Uttarkhan is a neighborhood in Dhaka, the capital of Bangladesh. It is located opposite the Hazrat Shahjalal International Airport. It extends from Abdullahpur in the west to the Termukh Bridge in the east in the northern part of Dhaka.

== Location ==
Surrounded by the Turag and Balu Rivers, Uttarkhan is bordered on the north by Gazipur Sadar Upazila, on the south by Dakshinkhan, on the west by Khilkhet, and on the east by Kaliganj Upazila. On the opposite side lies the Hazrat Shahjalal International Airport.

== History ==
It is said that the Islamic preacher Shah Kabir settled in this area in 1601, having come from a place called Utrekhtan in the Indian subcontinent. For this reason, the place was named Uttarkhan.
In the past, it was an administrative union under Dhaka District, which was divided into 16 wards. In 2006, a police station was established for the neighbourhood.
Later, in 2015, a decision was made to merge it with the Dhaka North City Corporation.
After the expansion of the corporation's boundaries, the union was divided into 3 wards. The area, which had long been deprived of infrastructural development, experienced significant urbanization after being incorporated into Dhaka North on 26 July 2017. Around the same time, for the construction of the Purbachal Expressway, the Bangladesh Army built roads in Uttarkhan to facilitate construction work, which improved the area's transport system. In 2022, according to the Detailed Area Plan prepared by the Capital Development Authority, a proposal was made to construct an eco-park and a water park in Uttarkhan.

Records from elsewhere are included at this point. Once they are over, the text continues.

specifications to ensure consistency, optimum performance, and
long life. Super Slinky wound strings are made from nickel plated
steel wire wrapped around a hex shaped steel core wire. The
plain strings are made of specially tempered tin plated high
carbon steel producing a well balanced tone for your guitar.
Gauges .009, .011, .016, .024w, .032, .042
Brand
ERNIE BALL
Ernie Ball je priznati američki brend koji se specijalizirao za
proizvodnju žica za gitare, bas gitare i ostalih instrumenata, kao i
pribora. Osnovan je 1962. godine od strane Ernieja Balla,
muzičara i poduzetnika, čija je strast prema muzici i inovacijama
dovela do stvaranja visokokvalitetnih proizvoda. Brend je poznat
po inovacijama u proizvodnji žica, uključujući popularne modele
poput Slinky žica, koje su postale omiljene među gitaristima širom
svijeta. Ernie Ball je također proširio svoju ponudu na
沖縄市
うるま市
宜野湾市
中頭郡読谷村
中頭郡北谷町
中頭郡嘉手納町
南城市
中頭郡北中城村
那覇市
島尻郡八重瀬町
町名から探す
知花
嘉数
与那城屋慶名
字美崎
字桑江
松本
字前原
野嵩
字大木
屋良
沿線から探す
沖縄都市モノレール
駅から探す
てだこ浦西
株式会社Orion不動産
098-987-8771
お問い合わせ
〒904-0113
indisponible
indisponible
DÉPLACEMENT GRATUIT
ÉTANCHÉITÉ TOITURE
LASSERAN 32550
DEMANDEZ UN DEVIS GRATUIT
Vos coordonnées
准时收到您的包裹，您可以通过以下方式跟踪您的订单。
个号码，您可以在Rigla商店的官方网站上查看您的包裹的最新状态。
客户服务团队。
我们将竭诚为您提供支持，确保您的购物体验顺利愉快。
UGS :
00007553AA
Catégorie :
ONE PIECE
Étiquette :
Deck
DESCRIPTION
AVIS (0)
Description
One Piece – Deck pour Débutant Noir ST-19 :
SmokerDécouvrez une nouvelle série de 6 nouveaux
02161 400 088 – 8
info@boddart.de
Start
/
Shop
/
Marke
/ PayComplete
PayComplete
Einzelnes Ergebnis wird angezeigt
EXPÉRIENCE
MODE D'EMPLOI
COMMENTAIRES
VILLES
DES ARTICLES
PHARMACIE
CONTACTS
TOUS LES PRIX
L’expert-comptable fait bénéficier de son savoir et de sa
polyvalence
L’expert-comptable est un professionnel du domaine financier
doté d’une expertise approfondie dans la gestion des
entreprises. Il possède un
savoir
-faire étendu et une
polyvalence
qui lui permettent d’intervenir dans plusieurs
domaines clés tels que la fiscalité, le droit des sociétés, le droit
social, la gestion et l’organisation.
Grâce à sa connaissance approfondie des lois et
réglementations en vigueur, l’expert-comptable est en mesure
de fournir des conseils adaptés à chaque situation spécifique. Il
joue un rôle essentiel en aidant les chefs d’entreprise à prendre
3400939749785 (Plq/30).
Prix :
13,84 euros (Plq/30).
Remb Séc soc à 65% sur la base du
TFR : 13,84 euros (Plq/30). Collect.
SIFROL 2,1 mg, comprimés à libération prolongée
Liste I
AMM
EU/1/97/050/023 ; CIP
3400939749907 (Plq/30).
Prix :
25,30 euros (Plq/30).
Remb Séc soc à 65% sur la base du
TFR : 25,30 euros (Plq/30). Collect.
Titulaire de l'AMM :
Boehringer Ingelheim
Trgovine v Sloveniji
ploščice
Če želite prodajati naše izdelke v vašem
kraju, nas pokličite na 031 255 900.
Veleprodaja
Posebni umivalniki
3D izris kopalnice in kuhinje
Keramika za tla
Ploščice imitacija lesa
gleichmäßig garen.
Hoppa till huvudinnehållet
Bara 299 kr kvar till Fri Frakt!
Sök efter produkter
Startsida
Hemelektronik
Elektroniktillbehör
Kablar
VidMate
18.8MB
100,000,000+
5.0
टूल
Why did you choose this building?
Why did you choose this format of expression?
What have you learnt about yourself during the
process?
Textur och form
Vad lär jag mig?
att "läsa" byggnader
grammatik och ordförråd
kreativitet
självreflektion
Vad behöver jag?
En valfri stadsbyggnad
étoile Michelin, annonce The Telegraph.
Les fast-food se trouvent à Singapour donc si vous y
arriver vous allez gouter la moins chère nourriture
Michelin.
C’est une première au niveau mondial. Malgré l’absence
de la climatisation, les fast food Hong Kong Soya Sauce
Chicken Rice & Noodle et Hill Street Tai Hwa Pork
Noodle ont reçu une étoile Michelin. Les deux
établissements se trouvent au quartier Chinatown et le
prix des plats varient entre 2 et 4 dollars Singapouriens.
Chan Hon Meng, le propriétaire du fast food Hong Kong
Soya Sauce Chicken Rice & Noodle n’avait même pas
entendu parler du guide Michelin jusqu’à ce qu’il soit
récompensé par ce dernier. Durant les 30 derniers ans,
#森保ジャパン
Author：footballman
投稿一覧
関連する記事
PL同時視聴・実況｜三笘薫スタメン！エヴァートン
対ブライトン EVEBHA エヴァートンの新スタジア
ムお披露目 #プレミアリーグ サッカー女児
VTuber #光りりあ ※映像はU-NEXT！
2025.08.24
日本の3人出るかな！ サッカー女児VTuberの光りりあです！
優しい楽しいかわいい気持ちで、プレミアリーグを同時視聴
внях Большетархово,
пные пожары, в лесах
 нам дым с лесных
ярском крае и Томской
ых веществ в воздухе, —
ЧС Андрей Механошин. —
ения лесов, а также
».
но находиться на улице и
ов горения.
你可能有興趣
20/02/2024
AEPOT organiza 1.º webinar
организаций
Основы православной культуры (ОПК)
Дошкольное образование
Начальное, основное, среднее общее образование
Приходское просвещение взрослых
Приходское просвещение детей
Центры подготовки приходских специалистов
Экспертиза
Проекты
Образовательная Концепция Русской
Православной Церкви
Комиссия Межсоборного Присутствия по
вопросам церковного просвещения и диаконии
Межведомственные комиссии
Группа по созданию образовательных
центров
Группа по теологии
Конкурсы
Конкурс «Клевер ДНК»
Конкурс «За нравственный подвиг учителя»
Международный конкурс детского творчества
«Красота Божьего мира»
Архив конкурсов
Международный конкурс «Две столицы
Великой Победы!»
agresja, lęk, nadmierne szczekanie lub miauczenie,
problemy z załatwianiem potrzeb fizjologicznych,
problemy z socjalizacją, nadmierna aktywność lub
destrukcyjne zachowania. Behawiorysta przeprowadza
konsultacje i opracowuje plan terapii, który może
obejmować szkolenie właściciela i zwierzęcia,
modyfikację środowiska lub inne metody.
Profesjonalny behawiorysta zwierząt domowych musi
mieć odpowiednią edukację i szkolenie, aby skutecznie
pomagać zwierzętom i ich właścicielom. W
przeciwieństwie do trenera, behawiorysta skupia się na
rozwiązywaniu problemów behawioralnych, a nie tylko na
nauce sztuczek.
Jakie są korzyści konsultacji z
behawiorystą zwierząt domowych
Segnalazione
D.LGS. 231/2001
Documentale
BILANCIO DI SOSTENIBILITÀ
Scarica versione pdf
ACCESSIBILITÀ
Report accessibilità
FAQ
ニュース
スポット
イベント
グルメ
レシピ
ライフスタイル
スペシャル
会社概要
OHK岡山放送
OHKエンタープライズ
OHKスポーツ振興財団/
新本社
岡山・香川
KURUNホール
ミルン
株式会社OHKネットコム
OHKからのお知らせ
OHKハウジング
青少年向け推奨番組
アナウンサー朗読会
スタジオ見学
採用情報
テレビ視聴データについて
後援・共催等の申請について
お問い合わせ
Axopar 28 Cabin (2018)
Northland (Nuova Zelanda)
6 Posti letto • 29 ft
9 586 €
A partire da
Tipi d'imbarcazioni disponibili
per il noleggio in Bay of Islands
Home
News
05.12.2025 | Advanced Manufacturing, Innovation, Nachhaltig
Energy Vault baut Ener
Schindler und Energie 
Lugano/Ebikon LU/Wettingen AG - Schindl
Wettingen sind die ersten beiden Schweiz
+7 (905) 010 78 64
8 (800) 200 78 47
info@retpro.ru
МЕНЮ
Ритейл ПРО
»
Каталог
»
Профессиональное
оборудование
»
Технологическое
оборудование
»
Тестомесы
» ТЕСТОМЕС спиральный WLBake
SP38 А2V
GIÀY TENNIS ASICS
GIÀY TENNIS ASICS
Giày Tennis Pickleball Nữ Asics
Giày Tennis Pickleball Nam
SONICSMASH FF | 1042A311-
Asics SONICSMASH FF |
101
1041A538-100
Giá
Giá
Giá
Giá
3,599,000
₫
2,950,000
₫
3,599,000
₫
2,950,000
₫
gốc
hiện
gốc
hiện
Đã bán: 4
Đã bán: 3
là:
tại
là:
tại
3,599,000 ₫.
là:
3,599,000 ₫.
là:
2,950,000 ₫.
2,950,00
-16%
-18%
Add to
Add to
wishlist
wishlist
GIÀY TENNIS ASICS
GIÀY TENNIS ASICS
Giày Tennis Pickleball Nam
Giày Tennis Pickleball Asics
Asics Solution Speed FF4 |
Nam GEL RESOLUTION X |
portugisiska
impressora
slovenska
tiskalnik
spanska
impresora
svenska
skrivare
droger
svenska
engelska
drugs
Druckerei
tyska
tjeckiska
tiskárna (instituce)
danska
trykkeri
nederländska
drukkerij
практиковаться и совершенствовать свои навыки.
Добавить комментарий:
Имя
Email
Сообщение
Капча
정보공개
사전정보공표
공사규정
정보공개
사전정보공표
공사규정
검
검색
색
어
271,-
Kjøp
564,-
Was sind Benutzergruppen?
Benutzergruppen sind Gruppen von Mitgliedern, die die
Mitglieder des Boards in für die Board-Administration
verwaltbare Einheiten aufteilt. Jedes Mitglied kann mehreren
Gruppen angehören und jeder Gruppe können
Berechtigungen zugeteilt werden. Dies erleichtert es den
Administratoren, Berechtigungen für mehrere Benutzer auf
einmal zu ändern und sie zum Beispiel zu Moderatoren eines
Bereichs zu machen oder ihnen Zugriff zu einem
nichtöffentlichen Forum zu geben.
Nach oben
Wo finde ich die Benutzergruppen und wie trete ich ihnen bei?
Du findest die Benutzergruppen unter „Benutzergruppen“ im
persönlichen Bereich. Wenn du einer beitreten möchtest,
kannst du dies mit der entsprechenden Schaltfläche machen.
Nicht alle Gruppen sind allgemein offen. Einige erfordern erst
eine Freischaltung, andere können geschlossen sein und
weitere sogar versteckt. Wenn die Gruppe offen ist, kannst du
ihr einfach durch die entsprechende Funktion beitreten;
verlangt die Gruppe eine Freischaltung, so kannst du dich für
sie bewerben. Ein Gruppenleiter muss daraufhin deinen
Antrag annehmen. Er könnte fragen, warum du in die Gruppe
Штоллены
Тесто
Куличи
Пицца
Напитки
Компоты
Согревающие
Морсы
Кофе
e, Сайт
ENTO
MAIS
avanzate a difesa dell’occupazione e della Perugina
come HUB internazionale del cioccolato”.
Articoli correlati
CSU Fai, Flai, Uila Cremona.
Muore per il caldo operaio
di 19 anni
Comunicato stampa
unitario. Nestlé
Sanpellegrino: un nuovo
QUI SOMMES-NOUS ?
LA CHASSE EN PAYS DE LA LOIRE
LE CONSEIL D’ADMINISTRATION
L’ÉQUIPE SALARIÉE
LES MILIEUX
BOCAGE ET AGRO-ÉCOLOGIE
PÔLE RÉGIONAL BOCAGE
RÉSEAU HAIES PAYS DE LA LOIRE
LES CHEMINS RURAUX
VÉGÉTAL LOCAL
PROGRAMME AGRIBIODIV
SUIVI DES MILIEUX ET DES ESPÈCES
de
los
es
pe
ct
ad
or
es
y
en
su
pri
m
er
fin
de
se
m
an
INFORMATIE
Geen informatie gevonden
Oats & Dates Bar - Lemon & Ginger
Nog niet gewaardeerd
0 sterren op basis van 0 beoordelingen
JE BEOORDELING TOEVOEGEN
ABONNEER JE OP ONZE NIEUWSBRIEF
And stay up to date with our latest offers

== Administrative divisions ==
Uttarkhan is composed of the following areas:

| Ward | Area |
|---|---|
| 44 | Dakshinpara, Aktartek, Purba Para, Ratuti, Bhaturia, Barordi, Karimerbag, Poradia, Uttarpara, Amaiya, Dobadia, Burirtek |
| 45 | Alinagar, Uttarkhan, Gazipara, Sarkarpara, Kanipara |
| 46 | Snanghat, Khajardia, Moynartek, Purba Para, Kumarkhola, Alampur, Chandpara, Chanpara, Palartek, Munda, Masterpara |

== Demographics ==

According to the 2022 Bangladeshi census, Uttarkhan Thana had 33,885 households and a population of 126,149. 8.13% of the population were under 5 years of age. Uttarkhan had a literacy rate (age 7 and over) of 85.30%: 87.25% for males and 83.20% for females, and a sex ratio of 107.95 males for every 100 females.